While you might not be able to judge a book by its cover, it turns out that you can craft poetry with several covers. That’s what friends and followers of the RCAH Center for Poetry learned when they entered our first ever Book Spine Poetry Contest.

The contest, initiated by interim director Cindy Hunter Morgan, challenges readers to build a poem using lines consisting of book titles. Contestants were tasked with choosing 3-7 books, arranging them in such a way as to display the titles to be read as lines of poetry, and submitting a photo of the constructed poem for consideration.

With 46 entries submitted by 26 people from around the U.S., it was difficult choosing only one winner. Cindy suggested narrowing the widely varied and highly eclectic field down to ten finalists.

In the end, Stephen Rachman, a professor in the MSU Department of English, won with his entry, “Underworld.”

IMG_4034“Underworld,” winner of the Book Spine Poetry Contest, built by Stephen Rachman.

About the winning entry, Cindy shared these comments:

“Underworld,” built by Steve Rachman, is the only entry that uses one book (Underworld) to function visually and formally as a title for the poem that follows, and “Underworld,” as that title, serves as an effective set up for the poem. We love the multiple, simultaneous possibilities of meaning in this poem, and we’re all a little worried about this woman. We wish her well on her journey, and we send congratulations to Steve, who constructed something haunting and evocative with this stack of books.

Cindy had this to say about our finalists:

The nine other entries we’ve listed as finalists are not listed in any particular order. We love these poems for various reasons: vivid imagery, wild juxtaposition, a sense of surprise, use of metaphor, or a kind of philosophical statement the “builder” is able to make with very few moves. We’ve also listed one “Special Mention” poem, which did not meet the requirements of the contest (a minimum of three titles) but feels important and significant because of its message. This “Special Mention” poem was submitted by RCAH Director of Communications Morris Arvoy. Thank you for this poem, Moe.

## DATASET EXTRACT
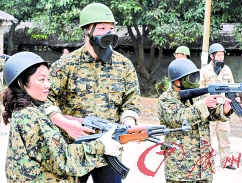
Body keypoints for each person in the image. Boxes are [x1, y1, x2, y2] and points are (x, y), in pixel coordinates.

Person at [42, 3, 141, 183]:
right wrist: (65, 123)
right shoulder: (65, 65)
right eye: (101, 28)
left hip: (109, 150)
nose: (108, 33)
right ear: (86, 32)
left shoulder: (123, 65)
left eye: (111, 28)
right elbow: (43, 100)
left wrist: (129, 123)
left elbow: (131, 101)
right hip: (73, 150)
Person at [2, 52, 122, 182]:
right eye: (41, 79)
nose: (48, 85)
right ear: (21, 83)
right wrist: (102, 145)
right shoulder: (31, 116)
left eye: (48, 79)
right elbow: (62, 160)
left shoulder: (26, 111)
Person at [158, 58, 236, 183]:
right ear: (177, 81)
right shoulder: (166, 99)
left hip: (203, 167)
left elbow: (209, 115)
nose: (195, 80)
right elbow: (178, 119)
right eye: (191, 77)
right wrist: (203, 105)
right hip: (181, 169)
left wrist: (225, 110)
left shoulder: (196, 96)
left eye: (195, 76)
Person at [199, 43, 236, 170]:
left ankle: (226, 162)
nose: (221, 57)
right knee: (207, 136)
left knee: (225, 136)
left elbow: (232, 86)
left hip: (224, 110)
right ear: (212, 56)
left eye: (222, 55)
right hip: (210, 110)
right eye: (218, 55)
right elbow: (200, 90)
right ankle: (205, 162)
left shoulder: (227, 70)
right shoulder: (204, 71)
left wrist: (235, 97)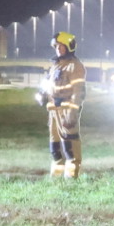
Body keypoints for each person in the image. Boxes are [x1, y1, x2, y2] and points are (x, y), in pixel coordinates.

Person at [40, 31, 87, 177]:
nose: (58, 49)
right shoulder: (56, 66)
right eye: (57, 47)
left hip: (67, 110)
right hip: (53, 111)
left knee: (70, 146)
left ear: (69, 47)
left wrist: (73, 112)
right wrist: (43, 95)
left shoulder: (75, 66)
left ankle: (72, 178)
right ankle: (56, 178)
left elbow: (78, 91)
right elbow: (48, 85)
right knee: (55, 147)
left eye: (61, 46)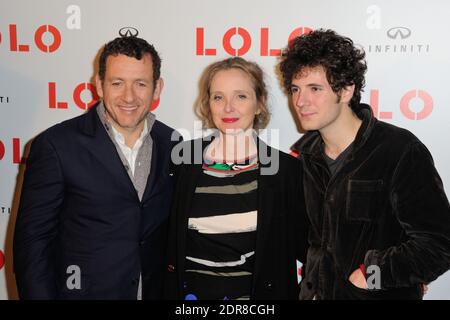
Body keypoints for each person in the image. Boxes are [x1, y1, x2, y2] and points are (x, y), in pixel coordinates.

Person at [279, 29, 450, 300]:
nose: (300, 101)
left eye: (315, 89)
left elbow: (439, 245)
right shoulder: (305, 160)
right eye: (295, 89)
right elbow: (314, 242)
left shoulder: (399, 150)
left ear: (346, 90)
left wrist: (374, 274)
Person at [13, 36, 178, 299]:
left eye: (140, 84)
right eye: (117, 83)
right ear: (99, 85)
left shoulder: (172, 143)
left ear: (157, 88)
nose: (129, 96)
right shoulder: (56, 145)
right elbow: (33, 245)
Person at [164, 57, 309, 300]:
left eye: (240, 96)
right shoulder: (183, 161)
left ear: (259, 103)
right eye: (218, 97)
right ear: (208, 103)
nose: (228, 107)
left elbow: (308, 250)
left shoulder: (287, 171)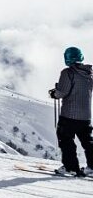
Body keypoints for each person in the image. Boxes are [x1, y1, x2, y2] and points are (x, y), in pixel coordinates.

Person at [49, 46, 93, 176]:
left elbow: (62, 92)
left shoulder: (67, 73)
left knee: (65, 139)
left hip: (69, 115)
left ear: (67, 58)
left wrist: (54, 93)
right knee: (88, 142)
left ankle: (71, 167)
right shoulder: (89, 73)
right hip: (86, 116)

* * *

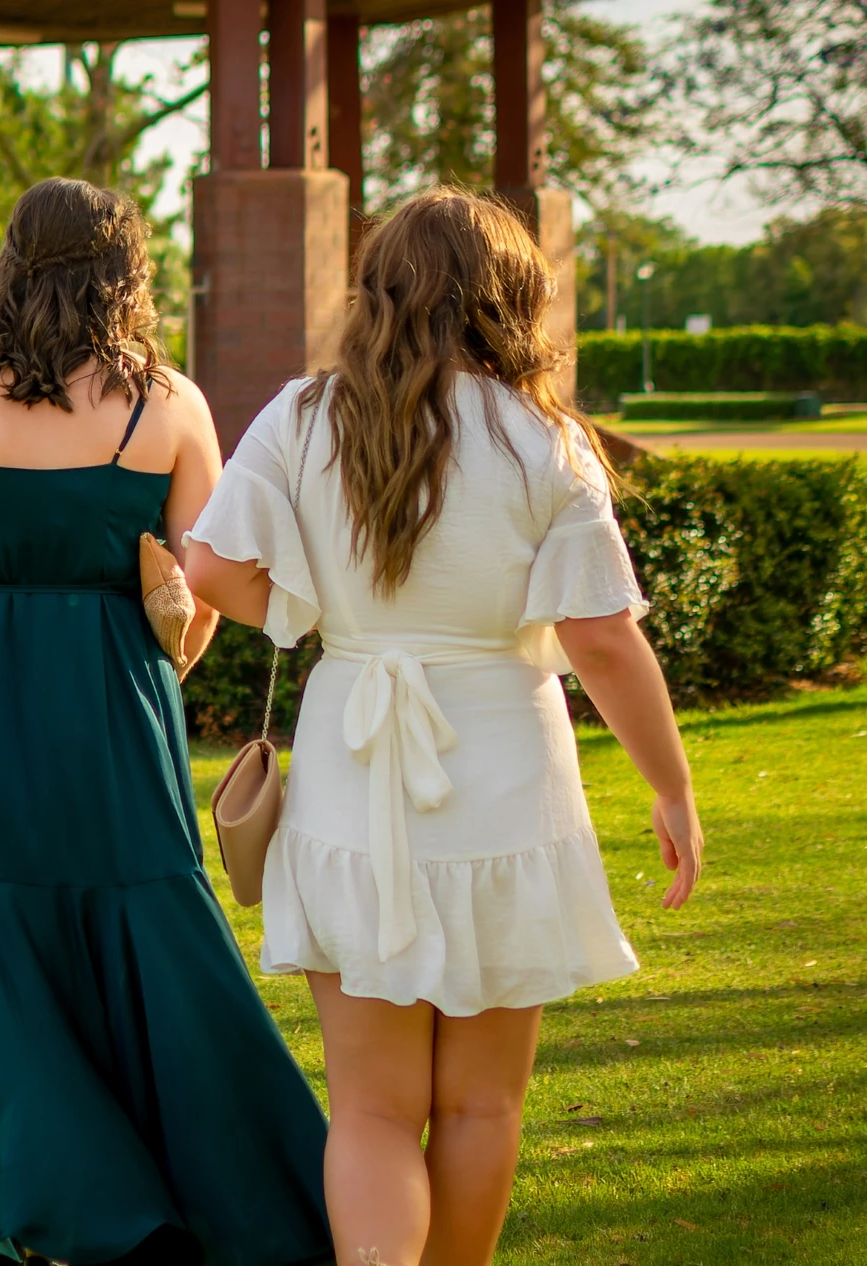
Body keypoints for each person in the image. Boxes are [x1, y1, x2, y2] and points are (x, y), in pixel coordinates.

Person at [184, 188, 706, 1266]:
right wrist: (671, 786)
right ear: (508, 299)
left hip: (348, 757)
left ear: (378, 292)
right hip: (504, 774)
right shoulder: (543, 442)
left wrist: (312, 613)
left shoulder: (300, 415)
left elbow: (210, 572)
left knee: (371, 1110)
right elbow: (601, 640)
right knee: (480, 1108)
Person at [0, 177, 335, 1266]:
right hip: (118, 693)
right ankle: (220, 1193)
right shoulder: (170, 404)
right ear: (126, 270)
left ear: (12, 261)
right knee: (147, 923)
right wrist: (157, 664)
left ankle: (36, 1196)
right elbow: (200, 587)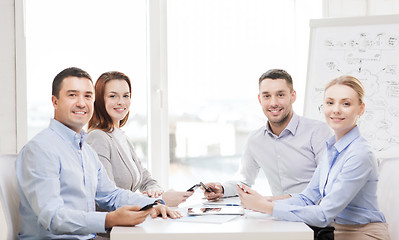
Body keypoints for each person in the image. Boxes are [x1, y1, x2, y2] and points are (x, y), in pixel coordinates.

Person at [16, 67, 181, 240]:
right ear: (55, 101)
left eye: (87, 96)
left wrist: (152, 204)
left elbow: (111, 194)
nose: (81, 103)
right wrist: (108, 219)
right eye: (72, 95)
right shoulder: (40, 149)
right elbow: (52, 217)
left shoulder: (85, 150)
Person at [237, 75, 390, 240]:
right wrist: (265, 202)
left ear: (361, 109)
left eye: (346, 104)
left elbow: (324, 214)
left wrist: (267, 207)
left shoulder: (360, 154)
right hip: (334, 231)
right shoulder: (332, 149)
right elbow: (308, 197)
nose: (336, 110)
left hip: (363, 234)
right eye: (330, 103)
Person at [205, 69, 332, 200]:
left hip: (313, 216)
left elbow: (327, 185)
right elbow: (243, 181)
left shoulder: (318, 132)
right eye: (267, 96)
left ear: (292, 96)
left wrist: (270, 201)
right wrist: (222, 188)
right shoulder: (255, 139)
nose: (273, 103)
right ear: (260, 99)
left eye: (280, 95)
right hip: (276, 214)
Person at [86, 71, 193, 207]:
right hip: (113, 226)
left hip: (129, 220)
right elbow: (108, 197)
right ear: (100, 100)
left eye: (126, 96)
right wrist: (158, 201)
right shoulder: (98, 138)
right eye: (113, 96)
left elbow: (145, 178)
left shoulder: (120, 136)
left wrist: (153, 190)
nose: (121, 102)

==

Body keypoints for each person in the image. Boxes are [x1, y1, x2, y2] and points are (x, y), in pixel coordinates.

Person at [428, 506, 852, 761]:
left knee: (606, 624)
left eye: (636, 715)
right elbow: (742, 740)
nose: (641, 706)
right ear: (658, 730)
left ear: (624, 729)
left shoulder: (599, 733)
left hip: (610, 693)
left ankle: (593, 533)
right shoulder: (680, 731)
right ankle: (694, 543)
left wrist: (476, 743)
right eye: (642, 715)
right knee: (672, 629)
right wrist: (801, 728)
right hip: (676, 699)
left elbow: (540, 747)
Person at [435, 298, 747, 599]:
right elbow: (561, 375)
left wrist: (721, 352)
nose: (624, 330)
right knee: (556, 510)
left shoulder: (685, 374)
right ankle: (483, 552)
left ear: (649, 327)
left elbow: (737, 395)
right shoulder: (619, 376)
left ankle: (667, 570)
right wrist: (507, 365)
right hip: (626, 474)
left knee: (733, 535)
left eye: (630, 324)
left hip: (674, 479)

## EXERCISE A
In the contest write-up, how many entries were submitted, and by how many people?
## EXERCISE B
Repeat the part of the contest write-up starting at "The contest, initiated" and ending at "by Stephen Rachman.".

## WRITTEN RESPONSE A
46 entries were submitted by 26 people from around the U.S.

## WRITTEN RESPONSE B
The contest, initiated by interim director Cindy Hunter Morgan, challenges readers to build a poem using lines consisting of book titles. Contestants were tasked with choosing 3-7 books, arranging them in such a way as to display the titles to be read as lines of poetry, and submitting a photo of the constructed poem for consideration.

With 46 entries submitted by 26 people from around the U.S., it was difficult choosing only one winner. Cindy suggested narrowing the widely varied and highly eclectic field down to ten finalists.

In the end, Stephen Rachman, a professor in the MSU Department of English, won with his entry, “Underworld.”

IMG_4034“Underworld,” winner of the Book Spine Poetry Contest, built by Stephen Rachman.